Ao intervalo foi descerrada nos corredores da praça uma placa de homenagem à memória da ilustre ganadera e actriz Dª Maria Teresa Ramalho (Tareka), que ontem se recordava nesta corrida e nesta praça onde nos anos 60 trouxe as maiores figuras do toureio de Portugal e de Espanha nos recordados festivais que aqui organizou a favor do Movimento Nacional Feminino.
Rafael Vilhais, o empresário que nas últimas temporadas voltou a pôr de pé esta praça de Salvaterra de Magos, teve ontem mais um êxito para o já brilhante palmarés da sua séria e dinâmica gestão: a praça encheu e os ingredientes que ele reuniu, com saber e mérito, resultaram em cheio.
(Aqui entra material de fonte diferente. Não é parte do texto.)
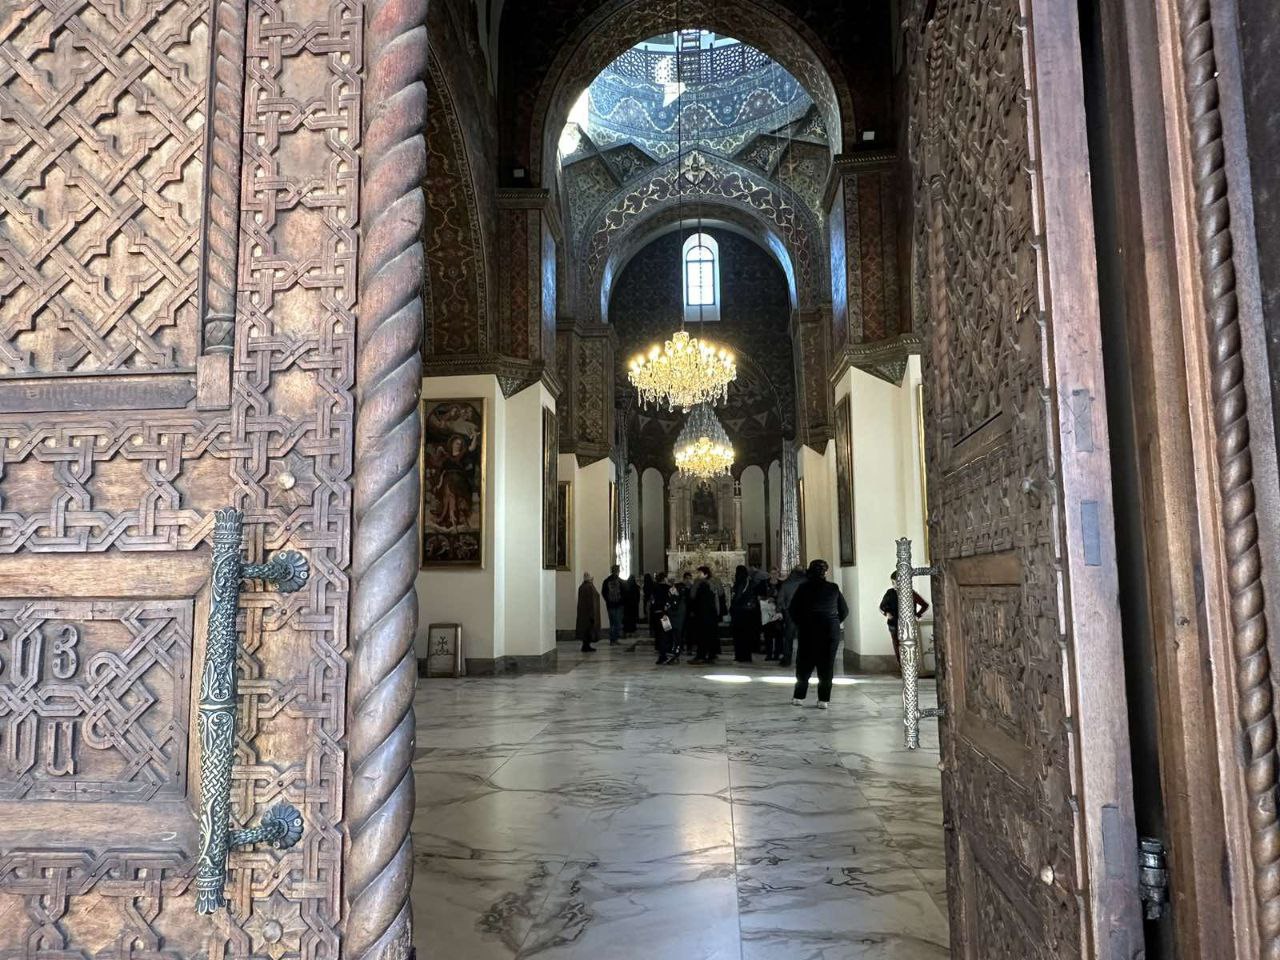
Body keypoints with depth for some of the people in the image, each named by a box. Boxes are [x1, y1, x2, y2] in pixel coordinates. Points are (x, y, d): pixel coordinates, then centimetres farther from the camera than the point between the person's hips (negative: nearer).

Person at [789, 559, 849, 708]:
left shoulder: (803, 588, 0)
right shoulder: (834, 588, 2)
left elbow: (793, 609, -2)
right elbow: (844, 610, 5)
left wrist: (801, 624, 10)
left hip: (808, 630, 0)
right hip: (831, 631, 0)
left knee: (804, 664, 10)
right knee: (827, 665, 5)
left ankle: (799, 696, 12)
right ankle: (824, 699, 4)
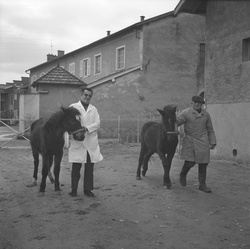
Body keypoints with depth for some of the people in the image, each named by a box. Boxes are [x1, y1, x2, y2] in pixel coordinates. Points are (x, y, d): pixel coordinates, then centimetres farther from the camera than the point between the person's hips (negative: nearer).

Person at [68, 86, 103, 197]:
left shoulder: (94, 109, 14)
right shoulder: (73, 107, 5)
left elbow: (97, 123, 2)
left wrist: (87, 128, -15)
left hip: (91, 142, 3)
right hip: (77, 142, -3)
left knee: (90, 168, 7)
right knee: (76, 167, 3)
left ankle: (88, 189, 17)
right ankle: (74, 189, 16)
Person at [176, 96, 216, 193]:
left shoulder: (206, 114, 8)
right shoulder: (186, 113, -4)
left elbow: (210, 129, 17)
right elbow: (175, 122, -12)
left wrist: (213, 142, 13)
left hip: (203, 142, 4)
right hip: (189, 141, -3)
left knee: (203, 163, 4)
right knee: (190, 162, -9)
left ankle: (202, 185, 18)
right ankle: (183, 175, 24)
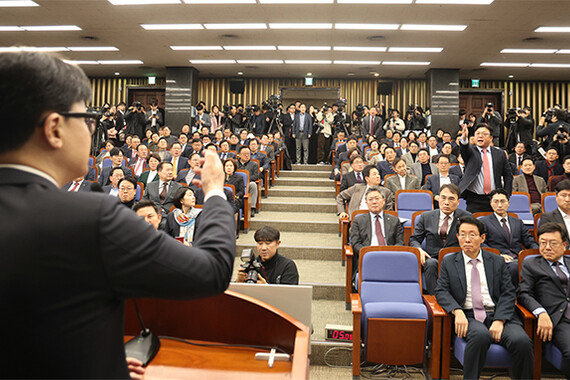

Foi, repito, uma grande tarde de toiros.
Manuel Gama dirigiu a corrida com acerto e competência, assessorado pelo médico veterinário Dr. Luis da Cruz e José Henriques foi, como costuma ser, o cornetim da tarde, brindando os toureiros e o público com a sua arte.
Tarde de imenso calor e de muita poeira. Por mais que tivesse sido regada antes do início da corrida e por duas vezes durante a mesma, a arena jamais amainou e a poeirada andou pelo ar ao longo de todo o festejo.
Como já acontecera no ano anterior, uma menina airosa e elegante foi quem entrou na arena, de toiro em toiro, empunhando o painel que anunciava o peso e a identidade da ganadaria a lidar. Há um ano foi novidade. Desta vez provocou um ou outro piropo em forma de assobio como elogio atrevidote, mas a verdade é que ontem se passaram na arena coisas bem mais sérias e bem mais atractivas que a escultural menina "dos pesos".